Parameters: pos : array_like, int, shape (n_items,) Variant positions, using 1-based coordinates, in ascending order. ac1 : array_like, int, shape (n_variants, n_alleles) Allele counts array from the first population. ac2 : array_like, int, shape (n_variants, n_alleles) Allele counts array from the second population. size : int, optional The window size (number of bases). start : int, optional The position at which to start (1-based). stop : int, optional The position at which to stop (1-based). step : int, optional The distance between start positions of windows. If not given, defaults to the window size, i.e., non-overlapping windows. windows : array_like, int, shape (n_windows, 2), optional Manually specify the windows to use as a sequence of (window_start, window_stop) positions, using 1-based coordinates.

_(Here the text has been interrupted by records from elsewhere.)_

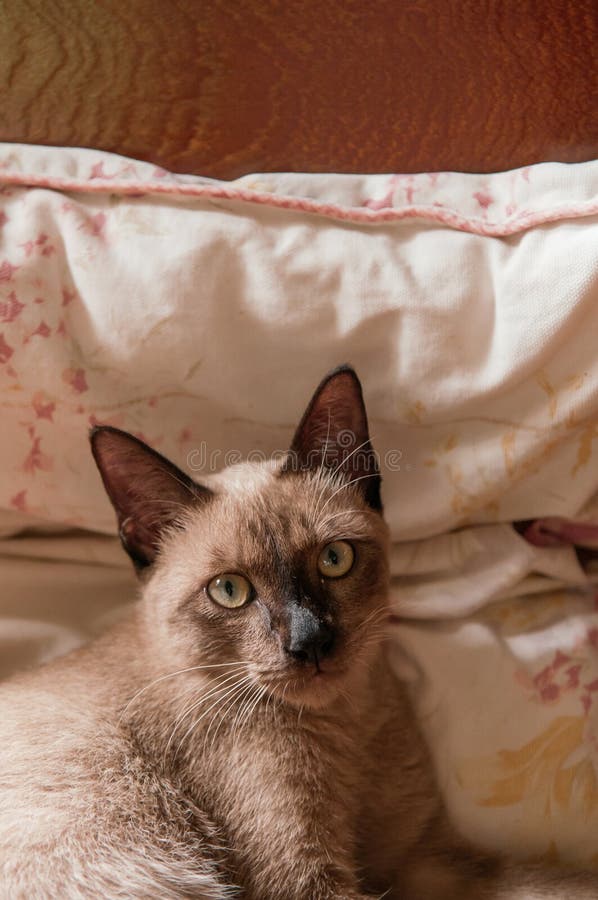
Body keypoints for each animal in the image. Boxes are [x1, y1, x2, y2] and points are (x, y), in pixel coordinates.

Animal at [1, 368, 598, 900]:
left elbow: (557, 885)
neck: (347, 732)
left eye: (334, 559)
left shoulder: (429, 860)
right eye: (230, 591)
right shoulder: (310, 883)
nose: (309, 643)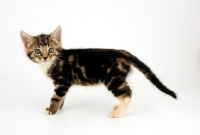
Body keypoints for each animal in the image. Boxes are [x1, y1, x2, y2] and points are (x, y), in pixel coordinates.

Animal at [20, 25, 177, 117]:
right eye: (37, 51)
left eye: (51, 50)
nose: (45, 57)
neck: (52, 62)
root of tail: (124, 53)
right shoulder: (61, 84)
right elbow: (61, 97)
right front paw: (60, 107)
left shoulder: (62, 81)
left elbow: (55, 97)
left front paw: (52, 109)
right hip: (117, 77)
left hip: (112, 78)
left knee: (128, 93)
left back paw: (118, 113)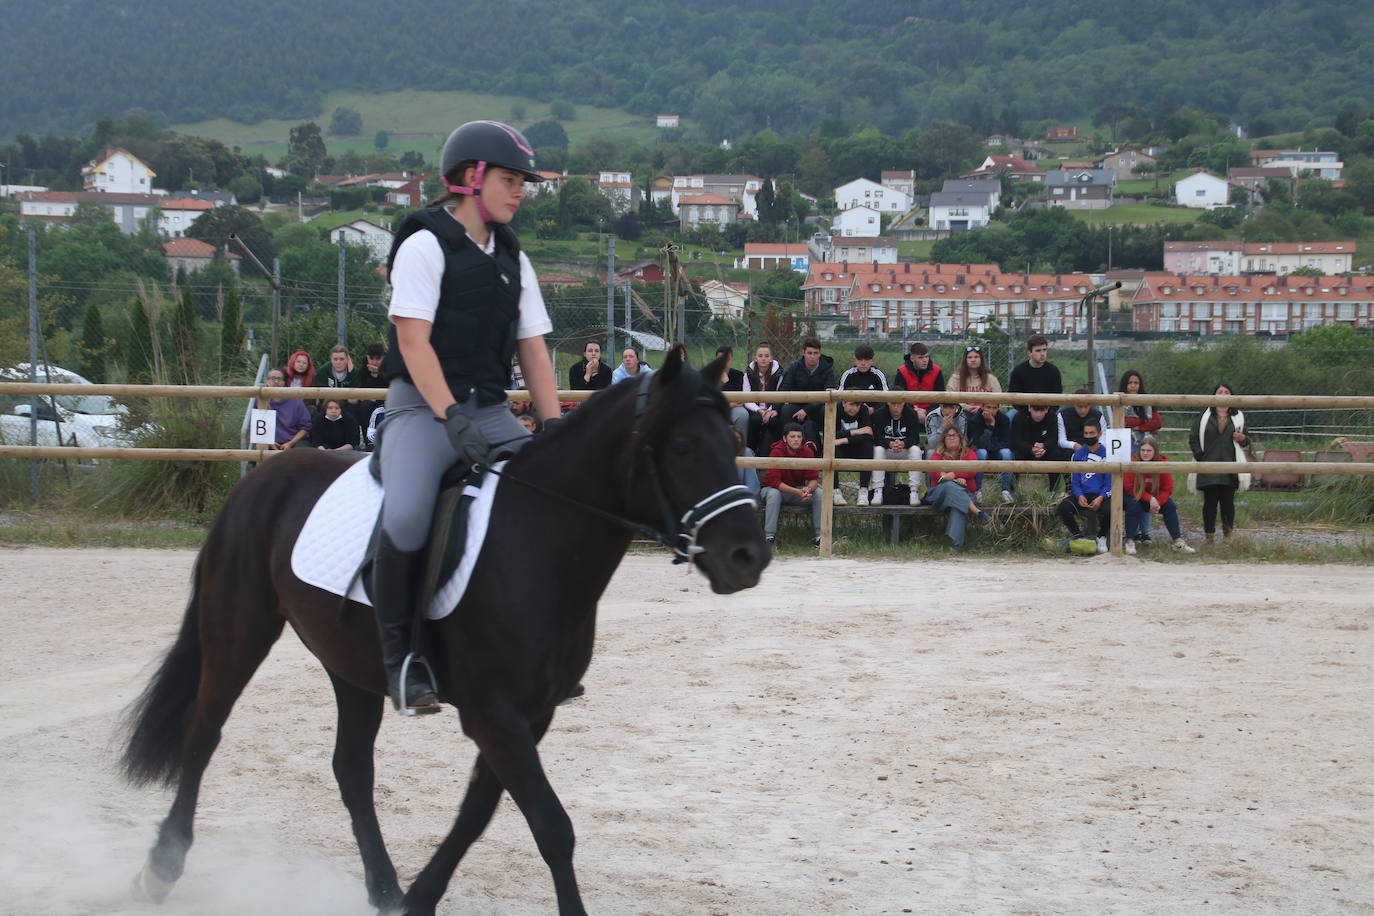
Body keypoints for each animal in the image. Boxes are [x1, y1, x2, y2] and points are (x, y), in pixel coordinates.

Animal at [122, 347, 769, 911]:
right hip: (240, 632)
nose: (748, 558)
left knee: (351, 769)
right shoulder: (495, 714)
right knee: (204, 733)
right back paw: (160, 868)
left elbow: (476, 816)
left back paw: (383, 890)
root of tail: (261, 478)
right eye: (682, 447)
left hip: (349, 664)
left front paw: (417, 900)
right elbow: (552, 827)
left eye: (736, 442)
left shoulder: (529, 714)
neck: (540, 540)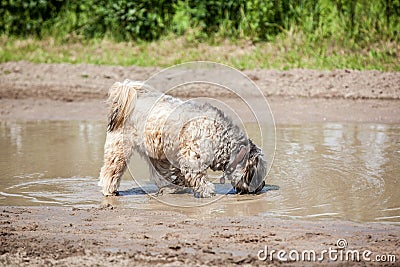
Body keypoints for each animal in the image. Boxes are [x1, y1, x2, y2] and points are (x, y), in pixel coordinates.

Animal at [97, 79, 266, 199]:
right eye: (259, 173)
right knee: (111, 170)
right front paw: (207, 191)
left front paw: (182, 182)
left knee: (158, 173)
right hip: (119, 149)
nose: (263, 185)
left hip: (156, 152)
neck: (221, 138)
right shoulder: (192, 157)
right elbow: (197, 176)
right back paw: (110, 190)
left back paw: (170, 187)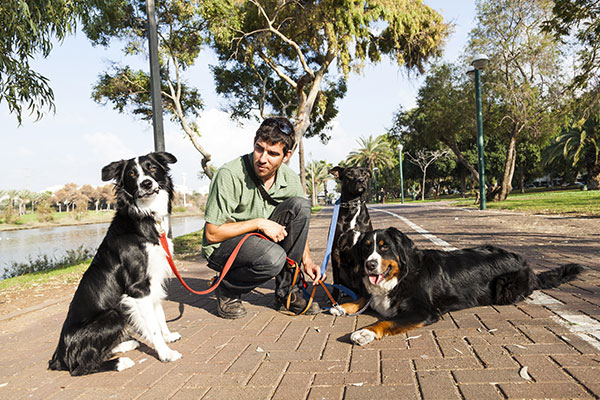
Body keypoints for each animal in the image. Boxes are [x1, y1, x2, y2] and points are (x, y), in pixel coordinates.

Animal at [49, 151, 182, 376]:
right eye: (132, 174)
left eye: (152, 168)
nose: (146, 183)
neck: (144, 216)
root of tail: (59, 357)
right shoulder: (138, 287)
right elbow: (152, 325)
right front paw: (165, 353)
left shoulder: (153, 280)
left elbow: (159, 314)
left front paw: (167, 336)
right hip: (113, 314)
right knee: (80, 367)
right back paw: (120, 362)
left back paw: (126, 344)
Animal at [330, 166, 372, 300]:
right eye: (349, 174)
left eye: (365, 174)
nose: (361, 180)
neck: (353, 205)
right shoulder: (335, 249)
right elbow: (336, 279)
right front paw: (334, 296)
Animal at [330, 227, 584, 346]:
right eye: (366, 248)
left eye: (384, 247)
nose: (370, 265)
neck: (400, 277)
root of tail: (525, 263)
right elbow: (365, 297)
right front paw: (343, 306)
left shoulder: (423, 311)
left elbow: (385, 321)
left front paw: (365, 332)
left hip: (505, 287)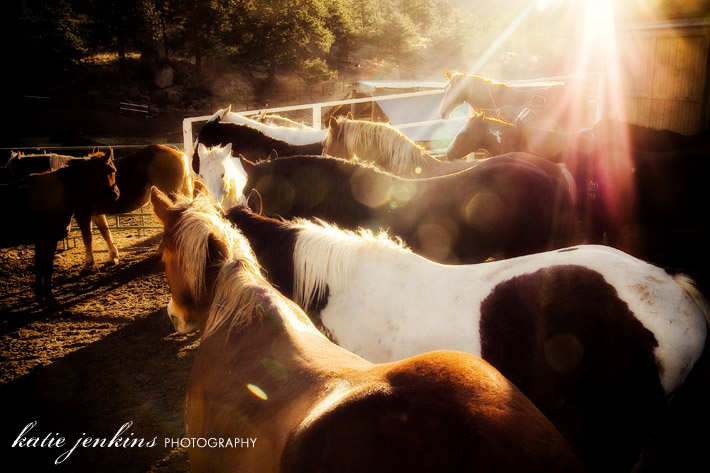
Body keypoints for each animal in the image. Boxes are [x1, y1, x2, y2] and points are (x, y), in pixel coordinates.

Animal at [0, 151, 119, 302]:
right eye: (111, 170)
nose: (116, 193)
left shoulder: (43, 240)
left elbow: (41, 265)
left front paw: (41, 294)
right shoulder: (47, 239)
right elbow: (46, 266)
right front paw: (48, 296)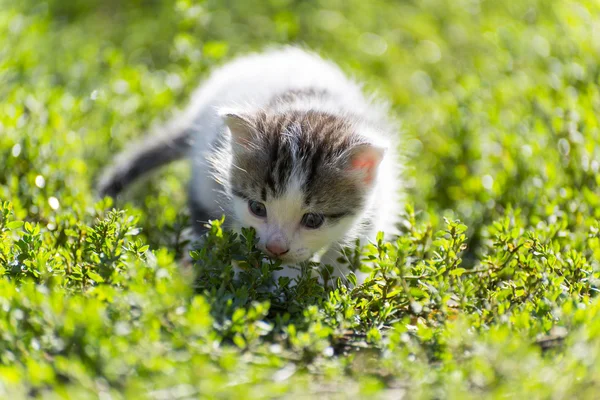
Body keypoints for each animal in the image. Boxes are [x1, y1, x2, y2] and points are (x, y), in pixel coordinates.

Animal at [96, 47, 400, 282]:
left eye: (313, 220)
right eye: (257, 208)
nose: (275, 247)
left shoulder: (377, 204)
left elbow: (350, 250)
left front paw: (334, 287)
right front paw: (287, 289)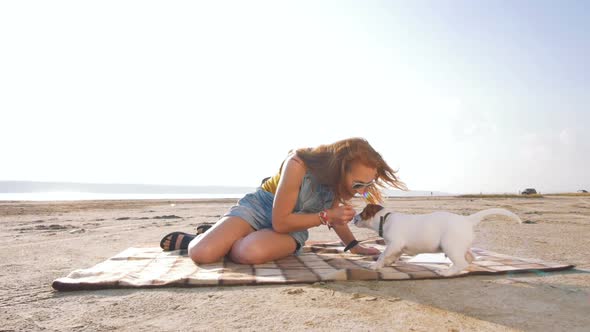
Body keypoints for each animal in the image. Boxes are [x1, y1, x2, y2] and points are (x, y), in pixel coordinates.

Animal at [354, 204, 524, 276]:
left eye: (362, 213)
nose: (354, 217)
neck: (385, 219)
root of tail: (466, 220)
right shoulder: (397, 247)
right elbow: (391, 256)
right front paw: (386, 263)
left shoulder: (395, 244)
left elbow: (383, 254)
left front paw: (375, 265)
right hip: (461, 246)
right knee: (470, 257)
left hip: (450, 246)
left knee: (461, 262)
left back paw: (445, 272)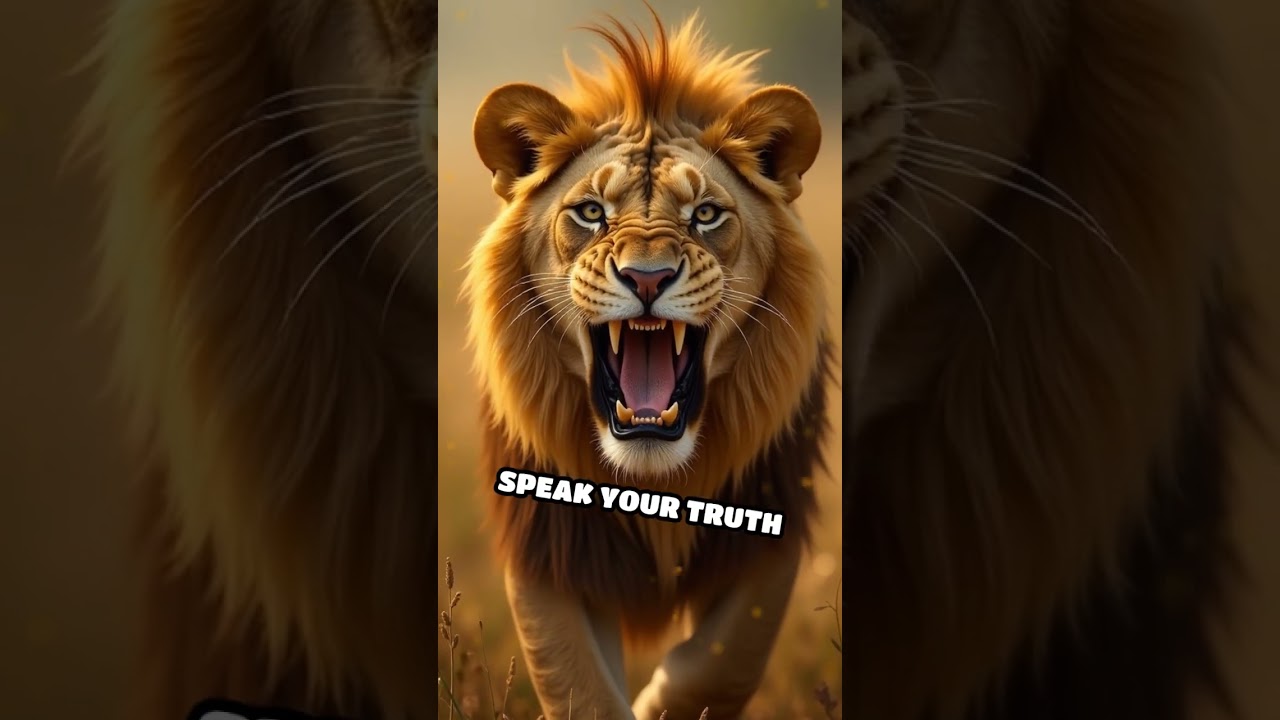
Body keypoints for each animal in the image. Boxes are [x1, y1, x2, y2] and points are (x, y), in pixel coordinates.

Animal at [462, 9, 833, 720]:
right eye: (590, 212)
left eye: (706, 214)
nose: (648, 277)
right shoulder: (546, 546)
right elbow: (577, 686)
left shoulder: (768, 529)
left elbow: (721, 665)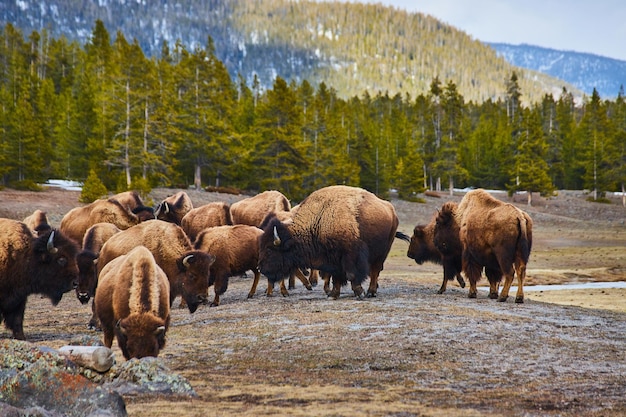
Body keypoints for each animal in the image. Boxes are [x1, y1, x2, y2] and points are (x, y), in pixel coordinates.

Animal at [256, 185, 408, 300]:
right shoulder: (333, 260)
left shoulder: (350, 255)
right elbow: (337, 277)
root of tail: (390, 209)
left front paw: (359, 292)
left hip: (382, 251)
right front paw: (334, 294)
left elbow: (351, 274)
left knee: (375, 270)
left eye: (269, 249)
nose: (260, 267)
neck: (319, 220)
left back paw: (371, 292)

Overrides the size/start/stop/step parameters. fill : object, optional The value to use where there are no variants within a window. fst : ndarray, float, shape (n_windows,) Average Fst in each window. windows : ndarray, int, shape (n_windows, 2) The windows used, as an array of (window_start, window_stop) positions, using 1-based coordinates. counts : ndarray, int, shape (n_windows,) Number of variants in each window.